Six introductions for the chapters on Muhammad `Abduh, Qassim Amin, Khayr al-Din al-Tunsi, Muhammad Rashid Rida, Abd al-Hamid IbnBadis, and Rifa`a al-Tahtawi, in Kurzman, Charles, ed., Modernist Islam: A Source Book (Oxford University Press, 2002): 31, 40, 50, 61, 77, and 93.

"Secularism and Nationalism: The Political Discourse of Abd al-Salam Yassin," in Islamism and Secularism in North Africa, John Rudey (ed.). (Saint Martin's, 1994): 167–86.

"Tunisia's Renaissance Party: The Rise and Repression of an Islamic Movement". Middle East Insight, Vol. 11, No. 2 (January–February 1995): 29–35.

"Under the Shadow of the Imam: Morocco's Diverse Islamic Movements". Middle East Insight, Vol. 11, No. 2 (January–February 1995): 40–45.

"Algeria: The Limits to Democracy". Middle East Insight, Vol. 8, No. 6 (July–October, 1992): 10–19.

"Islam, Democracy and The West: Ending the Cycle of Denial". In Mona Abu al-Fadl (ed.), Proceedings of the 21st Annual Conference of the Association of Muslim Social Scientists, (Virginia: IIIT, 1993): 495–501.

"Muhammad Rashid Rida's Perspectives on the West as Reflected in Al-Manar". The Muslim World, Vol. 79, No. 2 (April, 1989): 113–32.

== Media Appearances ==
Shahin's op-eds were published in The New York Times, The Washington Post, The Guardian, CNN, Atlantic Monthly, Foreign Policy, Al-Ahram and Al-Shorouk. He has also made appearances with Charlie Rose, Diane Rhem Show, Christiane Amanpour, NPR, CNN, BBC, CBC Canada, Voice of America, Huffington Post, Al-Jazeera Arabic and English.

== Political Case ==
In January 2014 Shahin was accused in a case known as "Grand Espionage" The charges included: espionage, leading an illegal organization, providing a banned organization with information and financial support, calling for the suspension of the constitution, preventing state institutions and authorities from performing their functions, harming national unity and social harmony, and causing to change the government by force. Shahin issued a statement in which he refuted all allegations.

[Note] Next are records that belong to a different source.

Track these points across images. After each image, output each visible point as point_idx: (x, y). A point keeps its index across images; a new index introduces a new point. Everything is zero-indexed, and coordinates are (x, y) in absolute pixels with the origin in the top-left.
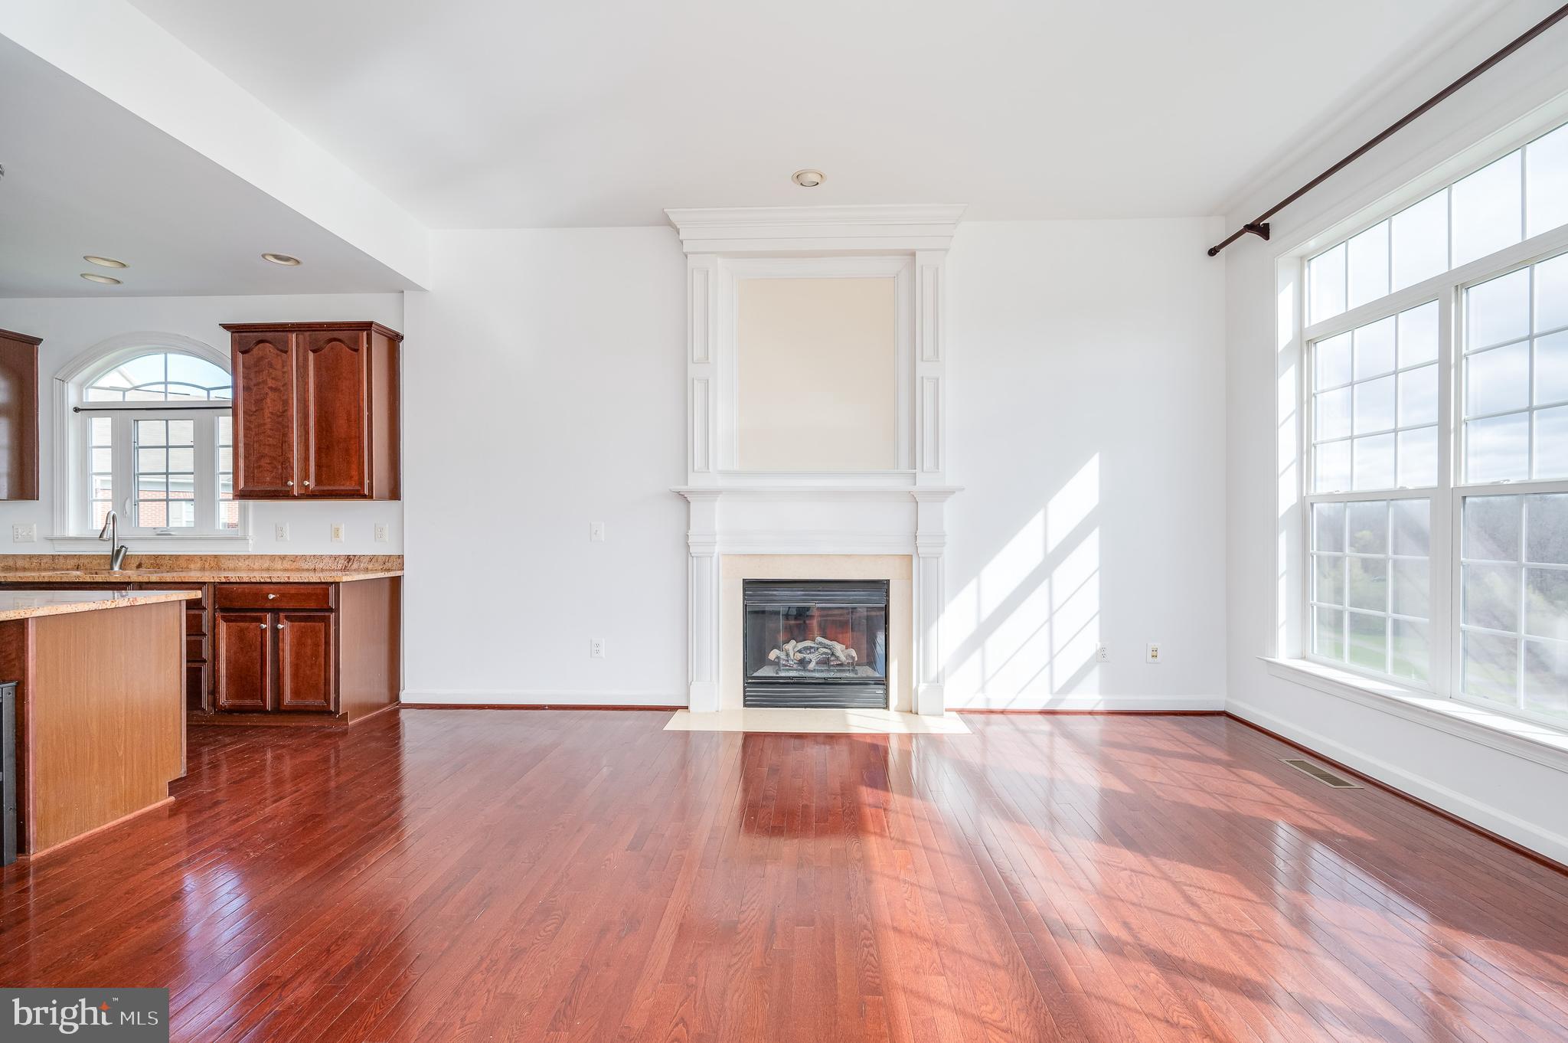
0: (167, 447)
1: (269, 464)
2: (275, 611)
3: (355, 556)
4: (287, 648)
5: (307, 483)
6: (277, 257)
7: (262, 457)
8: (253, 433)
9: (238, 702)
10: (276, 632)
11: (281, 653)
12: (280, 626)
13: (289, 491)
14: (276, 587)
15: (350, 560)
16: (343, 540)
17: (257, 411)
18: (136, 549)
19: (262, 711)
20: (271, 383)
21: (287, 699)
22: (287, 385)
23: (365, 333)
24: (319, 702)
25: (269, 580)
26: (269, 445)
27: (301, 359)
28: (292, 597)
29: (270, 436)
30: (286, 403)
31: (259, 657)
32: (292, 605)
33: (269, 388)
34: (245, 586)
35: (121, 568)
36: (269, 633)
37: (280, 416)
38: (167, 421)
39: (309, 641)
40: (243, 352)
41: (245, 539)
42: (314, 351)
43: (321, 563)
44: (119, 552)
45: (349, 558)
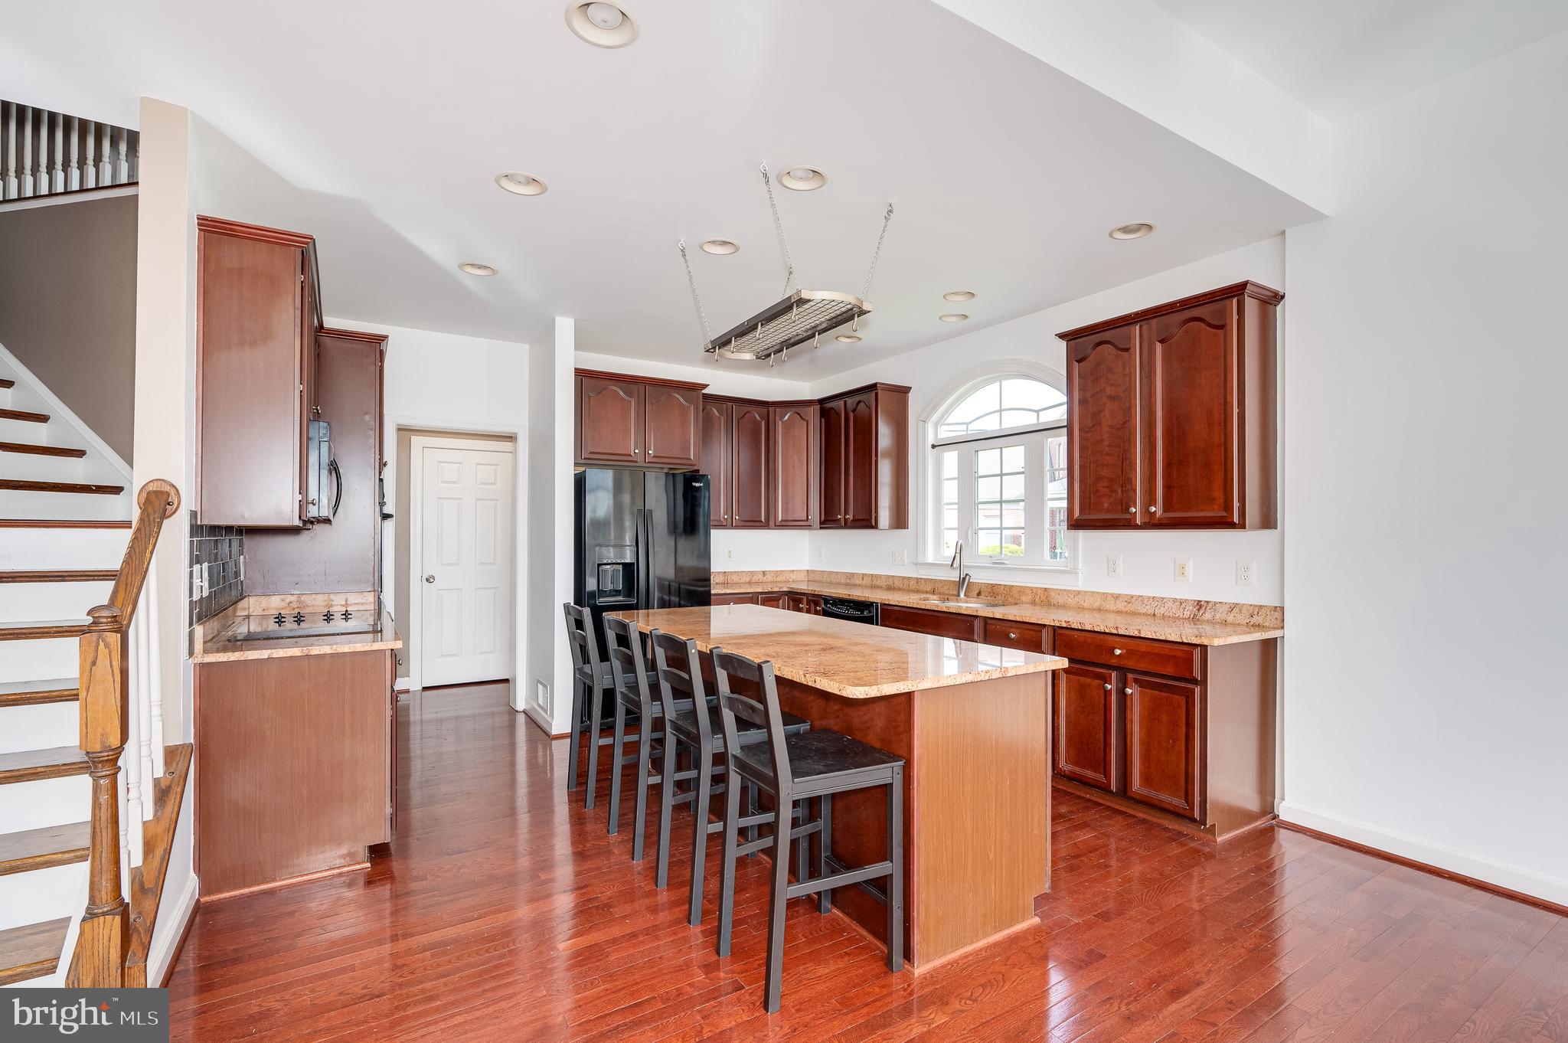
0: (1001, 475)
1: (1108, 487)
2: (1123, 671)
3: (1208, 602)
4: (1136, 719)
5: (1153, 509)
6: (1126, 230)
7: (1099, 479)
8: (1090, 452)
9: (1077, 770)
10: (1122, 693)
11: (1129, 725)
12: (1129, 691)
13: (1130, 519)
14: (1123, 640)
15: (1201, 607)
16: (1191, 579)
17: (1094, 425)
18: (979, 577)
19: (1106, 789)
20: (1110, 391)
21: (1136, 784)
22: (1130, 390)
23: (1235, 301)
24: (1178, 802)
25: (1114, 632)
26: (1107, 465)
27: (1145, 353)
28: (1143, 655)
29: (1108, 455)
30: (1129, 412)
31: (1102, 722)
32: (1142, 666)
33: (1108, 397)
34: (1088, 635)
35: (965, 595)
36: (1114, 697)
37: (1120, 429)
38: (1001, 448)
39: (1165, 718)
40: (1079, 361)
41: (1074, 572)
42: (1162, 341)
43: (1162, 608)
44: (964, 579)
45: (1199, 604)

Following the charges, Shahin received international support from fellow scholars, academic institutions and organizations among those were The Middle East Studies Association of North America (MESA), The Royal Swedish Academy of Sciences,Center for Contemporary Arab Studies, Georgetown University, The International Steering Committee of the Community of Democracies,

On May 16, 2015, Shahin was sentenced to death in absentia by a Cairo court, along with former Egyptian President Mohamed Morsy and 100 others. On June 16, 2015, the death sentence was confirmed. He issued another statement.

More than 40 scholars, colleagues and friends of Emad Shahin, including Joel Beinin, Eva Bellin, Nathan J. Brown, Rochelle Davis, Larry Diamond, Michele Dunne, John P. Entelis, John L Esposito, Khaled Fahmy, Ellis Goldberg, Ambassador Daniel Kurtzer, Roger Owen, James Piscatori, William B. Quandt, Tariq Ramadan, Robert Springborg, Ambassador (retired) William A. Rugh, Alfred Stepan and I. William Zartman wrote an open letter in which they expressed deep concern over the provisional sentence of death. They called on governments throughout the world "to speak out and communicate their concern to their Egyptian counterparts and to rebuff any efforts to restrict Professor Shahin’s movements, speech, and activities." The scholars confirmed that "based on our personal knowledge of Professor Shahin’s character, activities, and scholarship, we state that the charges are so utterly alien to his character as to lack any credibility whatsoever."

MESA also issued another letter in protest of provisional sentencing to death of Emad Shahin. The statement called on the Egyptian government "to rescind Shahin’s conviction immediately and dismiss all charges against him". Similarly, the Committee of Concerned Scientists joined the numerous academics who condemned this sentence which it described as " retaliation for Shahin’s pro-democracy stance."

Shahin's case acquired a lot of media coverage in the US: The New York Times, CNN. His story was also featured in international media outlets such as VG, Die Welt, BILD, El Mundo, La Presse Canada, Internazionale, Le Figaro.

Following the sentence, Shahin made interviews with international media including: Vice news, AFP, Huffpost Live, National Public Radio, Colorado Public Radio, Boston NPR's National Radio, Aljazeera English and Georgetown's Vox Populi.